**INSTRUCTIONS FOR THE TASK**
Rewrite all the rows below with each "phylum" changed to "division" and nothing else altered. Leave the pictures out.

**THE DATA**
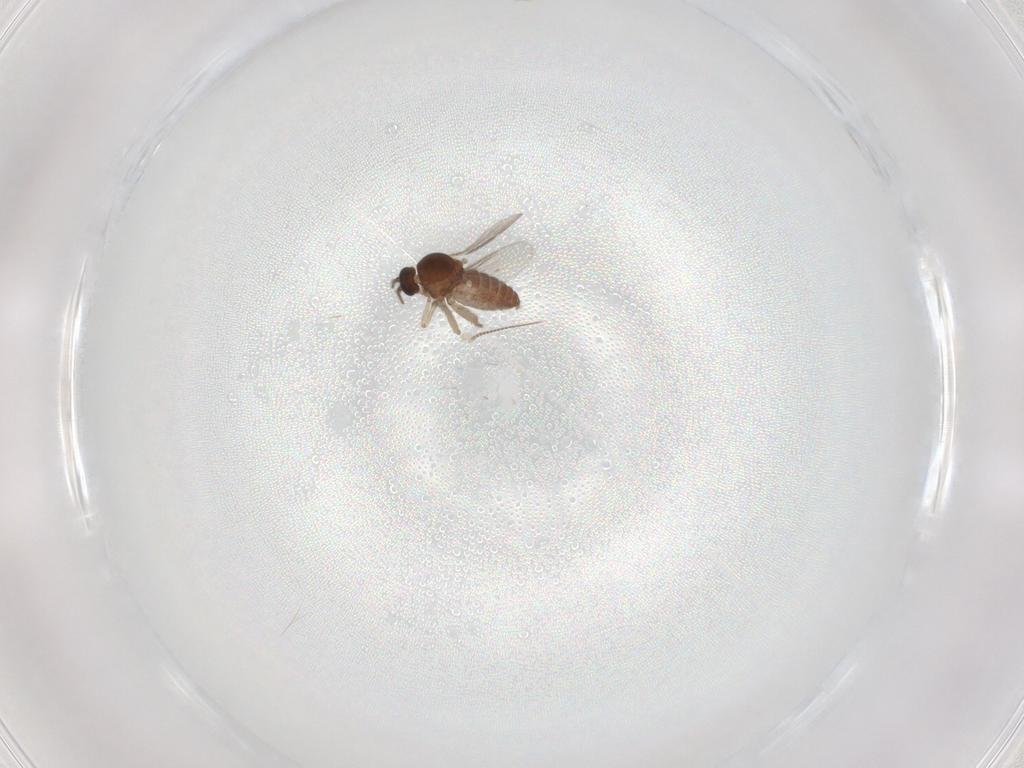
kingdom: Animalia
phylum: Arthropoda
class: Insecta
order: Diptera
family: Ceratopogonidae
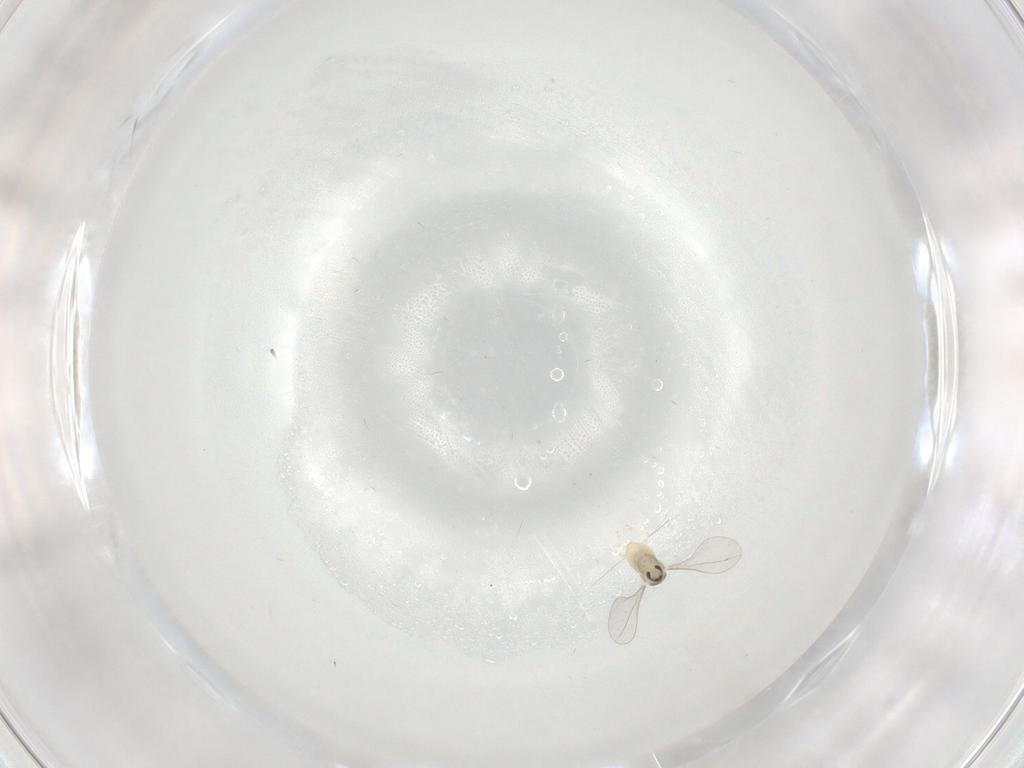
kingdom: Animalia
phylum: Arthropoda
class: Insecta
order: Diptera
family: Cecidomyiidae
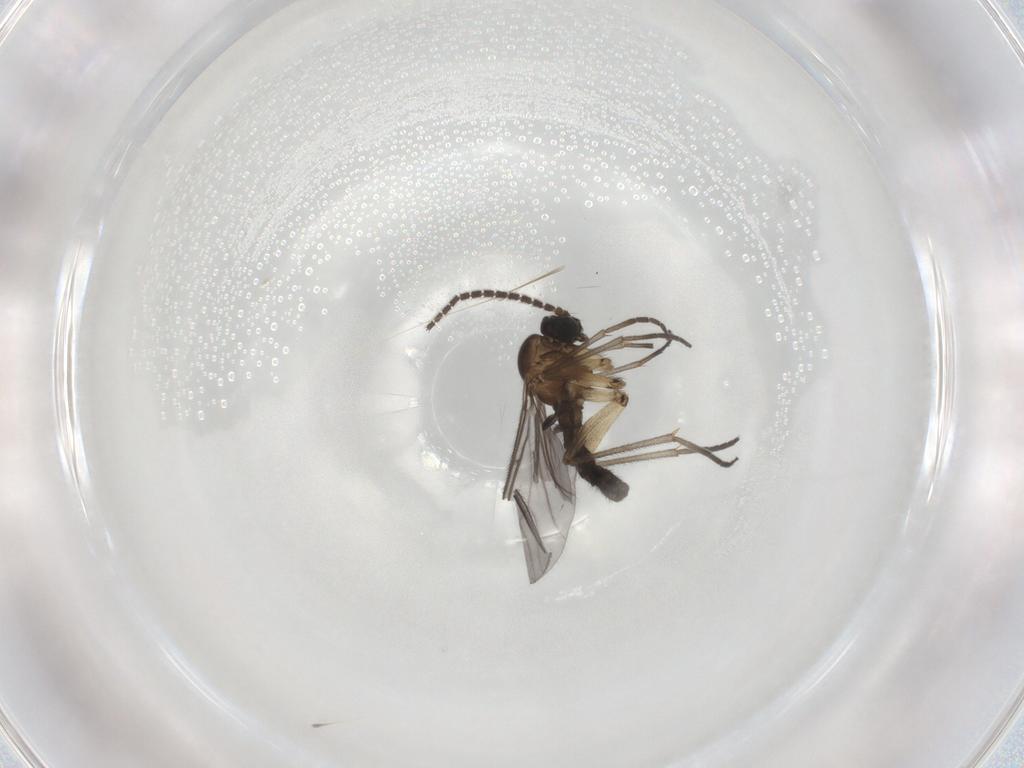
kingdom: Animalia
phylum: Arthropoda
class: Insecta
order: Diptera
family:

**RESULT FOR THIS EXERCISE**
kingdom: Animalia
division: Arthropoda
class: Insecta
order: Diptera
family: Ceratopogonidae
kingdom: Animalia
division: Arthropoda
class: Insecta
order: Diptera
family: Cecidomyiidae
kingdom: Animalia
division: Arthropoda
class: Insecta
order: Diptera
family:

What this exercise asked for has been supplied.